A ministra, enquanto advogada, convenceu a Suprema Corte de que a percepção dos ministros de que existia igualdade de direitos devia-se ao fato de terem internalizado o papel social de cada sexo e assumiam que a mulher não precisava de direitos iguais aos dos homens e vice-versa. Eles não conseguiam conceber porque a mulher militar deveria receber auxílio moradia como seus colegas homens, se o responsável por sustentar a família era o marido. Ou porque um homem viúvo com um filho para criar deveria ganhar pensão da previdência social para a qual a mulher, professora, contribuiu, se o papel do homem não é o de ficar em casa para cuidar do filho. Os juízes, e certamente os legisladores, não entendiam como um homem optaria por cuidar do filho em vez de ser profissional.

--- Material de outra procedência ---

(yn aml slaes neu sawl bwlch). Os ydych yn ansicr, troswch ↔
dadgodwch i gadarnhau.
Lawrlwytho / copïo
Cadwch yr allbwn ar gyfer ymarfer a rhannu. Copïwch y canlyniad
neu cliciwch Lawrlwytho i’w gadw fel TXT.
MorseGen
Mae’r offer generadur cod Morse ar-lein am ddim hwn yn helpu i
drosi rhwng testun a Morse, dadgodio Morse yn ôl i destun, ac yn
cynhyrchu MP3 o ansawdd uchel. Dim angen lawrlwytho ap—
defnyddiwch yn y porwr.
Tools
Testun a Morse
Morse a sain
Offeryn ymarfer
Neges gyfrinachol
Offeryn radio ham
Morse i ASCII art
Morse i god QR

O caso mais importante para o movimento feminista, porque colocou as mulheres no mesmo plano dos homens, foi o julgamento, em 1996, da causa de uma mulher a quem foi negada matrícula no Instituto Militar da Virgínia, uma escola pública de ensino superior que não admitia mulheres. Ginsburg, já ministra da Suprema Corte, foi a relatora da decisão deste que foi o primeiro caso sobre igualdade de gênero diante da Suprema Corte dos EUA. Os casos que defendeu como advogada reviam regulamentações que prejudicava um gênero. O argumento, que ganhou por 7 a 1 no tribunal, foi simples e óbvio: se a candidata é capaz de participar de todas as atividades da escola nos parâmetros exigidos, o instituto não pode recusar sua matrícula porque viola o artigo 14⍛ da Constituição. Com essa decisão a Suprema Corte tornou inconstitucional as leis que tratam as mulheres de forma diferente dos homens. Tinha-se atingido a desejada igualdade, perante a lei. Quando reflete sobre o feminismo, a ministra gosta de citar uma frase da escritora abolicionista e sufragista no fim do século 18, Sarah Grimké, “Não peço nenhum favor para o meu sexo. Só peço aos meus irmãos que tirem os pés do nosso pescoço”.

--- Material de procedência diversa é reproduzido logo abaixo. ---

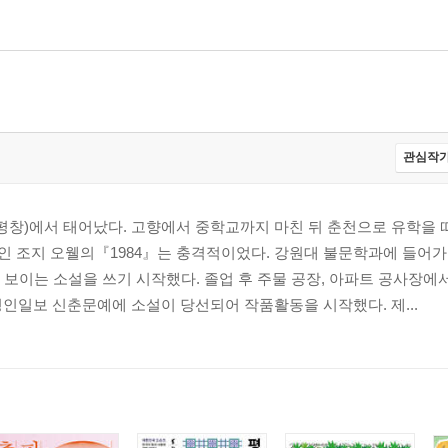
관심작가
평창)에서 태어났다. 고향에서 중학교까지 마친 뒤 춘천으로 유학을 
설인 조지 오웰의『1984』는 충격적이었다. 강원대 불문학과에 들어가
보이는 소설을 쓰기 시작했다. 졸업 후 주물 공장, 아파트 공사장에서 
년 경인일보 신춘문예에 소설이 당선되어 작품활동을 시작했다. 제...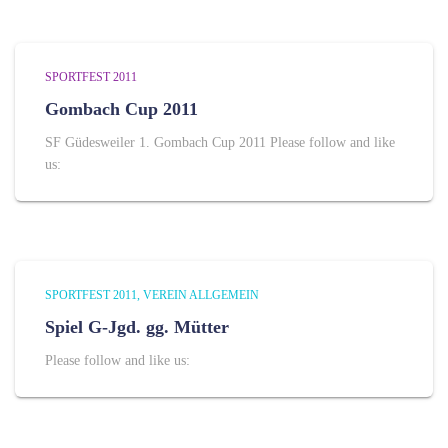
SPORTFEST 2011
Gombach Cup 2011
SF Güdesweiler 1. Gombach Cup 2011 Please follow and like
us:
SPORTFEST 2011
VEREIN ALLGEMEIN
Spiel G-Jgd. gg. Mütter
Please follow and like us:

Ginsburg é uma pessoa reservada, introspectiva, quase tímida. Ela fez direito em Harvard, mas formou-se, com distinção, pela Universidade de Columbia, em primeiro lugar da sua turma, nos anos 50. Depois de formada, não conseguiu emprego em nenhuma firma de advocacia de Nova York por ser mulher. “Não contratamos mulheres”, foi o que ela ouviu, depois de uma entrevista em que demonstrou capacidade e competência como advogada. Teve que se contentar com um emprego de professora de direito. Foi trabalhando para a União Americana pelas Liberdades Civis que ganhou experiência em litígio como advogada, e recebeu apoio da organização para advogar em casos de discriminação, tornando-se a patrona da igualdade de direitos. Todos são iguais perante a lei.